A Comissão de Constituição e Justiça do Senado reúne-se nesta terça (8), a partir das 14h30m, para decidir sobre qual dos dois pedidos (da oposição ou dos governistas) de criação de comissões parlamentares de inquérito (CPI) deve ser aceito. Na semana passada, o presidente do Senado, senador Renan Calheiros (PMDB-AL), pediu à CCJ para deliberar sobre qual pedido de CPI deve ser aceito.

Dois requerimentos para criação de CPIs foram apresentados ao Senado. O primeiro, pelos partidos de oposição, que pedem a investigação de denúncias envolvendo a Petrobras como a compra da Refinaria de Pasadena (EUA). O segundo requerimento foi apresentado por partidos da base governista. Ele é mais abrangente e propõe que sejam investigados, além da Petrobras, os contratos dos metrôs de São Paulo e do Distrito Federal, supostas irregularidades no porto de Suape (PE) e suspeitas de fraudes em convênios com recursos da União.

O presidente da CCJ, senador Vital do Rego (PMDB-PB), convidou para a relatoria da consulta formulada à CCJ o senador Romero Jucá (PMDB-RR), por se tratar de um parlamentar que não assinou nenhum dos pedidos de CPI. Jucá ainda não confirmou se aceita o convite para a relatoria.

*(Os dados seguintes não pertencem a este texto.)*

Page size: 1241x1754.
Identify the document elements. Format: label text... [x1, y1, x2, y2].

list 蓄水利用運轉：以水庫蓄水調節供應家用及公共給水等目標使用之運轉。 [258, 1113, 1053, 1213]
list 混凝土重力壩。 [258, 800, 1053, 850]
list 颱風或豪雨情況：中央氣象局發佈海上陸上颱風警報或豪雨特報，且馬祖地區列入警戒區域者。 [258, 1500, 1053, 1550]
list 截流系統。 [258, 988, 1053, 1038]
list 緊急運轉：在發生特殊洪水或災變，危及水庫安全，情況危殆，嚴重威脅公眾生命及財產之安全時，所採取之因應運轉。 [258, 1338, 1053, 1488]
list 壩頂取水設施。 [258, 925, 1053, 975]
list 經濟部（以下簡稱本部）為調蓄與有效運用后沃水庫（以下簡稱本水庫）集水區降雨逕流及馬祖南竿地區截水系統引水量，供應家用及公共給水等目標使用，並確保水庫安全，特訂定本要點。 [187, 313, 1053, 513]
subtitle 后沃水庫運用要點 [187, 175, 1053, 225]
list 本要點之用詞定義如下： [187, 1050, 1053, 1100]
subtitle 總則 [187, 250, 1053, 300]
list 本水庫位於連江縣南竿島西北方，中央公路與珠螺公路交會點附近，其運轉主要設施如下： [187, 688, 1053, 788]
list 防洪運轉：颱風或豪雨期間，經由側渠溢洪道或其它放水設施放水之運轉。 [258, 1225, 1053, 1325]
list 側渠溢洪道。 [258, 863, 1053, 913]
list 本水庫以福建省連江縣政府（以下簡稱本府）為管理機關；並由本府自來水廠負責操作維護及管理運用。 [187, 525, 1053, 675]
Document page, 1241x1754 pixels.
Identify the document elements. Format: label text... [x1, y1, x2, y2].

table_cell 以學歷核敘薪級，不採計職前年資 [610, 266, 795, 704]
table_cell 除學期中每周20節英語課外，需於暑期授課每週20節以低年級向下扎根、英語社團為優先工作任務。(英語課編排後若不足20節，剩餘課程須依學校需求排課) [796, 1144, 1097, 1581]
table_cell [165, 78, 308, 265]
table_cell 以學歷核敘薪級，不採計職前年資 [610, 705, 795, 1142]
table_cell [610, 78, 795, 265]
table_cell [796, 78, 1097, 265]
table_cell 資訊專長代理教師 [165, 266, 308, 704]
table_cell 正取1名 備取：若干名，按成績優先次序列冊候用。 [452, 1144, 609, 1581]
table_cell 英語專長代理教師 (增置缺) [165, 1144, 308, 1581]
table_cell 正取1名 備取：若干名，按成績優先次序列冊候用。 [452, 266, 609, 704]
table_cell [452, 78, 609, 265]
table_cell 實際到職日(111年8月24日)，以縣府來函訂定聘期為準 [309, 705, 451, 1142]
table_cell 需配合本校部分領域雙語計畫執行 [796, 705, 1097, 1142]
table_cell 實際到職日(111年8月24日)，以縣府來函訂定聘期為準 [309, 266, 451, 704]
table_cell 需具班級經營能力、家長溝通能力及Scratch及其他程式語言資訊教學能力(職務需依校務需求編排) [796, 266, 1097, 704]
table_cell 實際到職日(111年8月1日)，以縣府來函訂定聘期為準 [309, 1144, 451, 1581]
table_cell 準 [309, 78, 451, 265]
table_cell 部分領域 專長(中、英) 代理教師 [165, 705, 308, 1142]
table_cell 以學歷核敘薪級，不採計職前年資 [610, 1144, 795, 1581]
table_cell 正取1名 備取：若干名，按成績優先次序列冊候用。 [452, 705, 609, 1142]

Ele informou que primeiro quer conhecer o processo.

O senador Vital do Rego está convencido de que Jucá vai aceitar o convite. Ele disse que conversou por telefone com o senador, e não houve sinal de recusa do convite. “Vou me reunir com o senador Romero Jucá, na noite de hoje, depois que ele chegar a Brasília. Vou passar para ele a documentação e os estudos feitos pela consultoria do Senado a respeito da matéria”.

De acordo com Vital, o processo para apreciação da consulta deve ser rápido. Ele disse que se houver pedido de vista, pretende que seja de horas e não de dias. “Se houver pedido de vista, vou consultar o plenário da comissão. Precisamos apresentar uma decisão o mais rápido possível”. Caberá ao plenário do Senado a palavra final sobre a decisão que for tomada pela CCJ.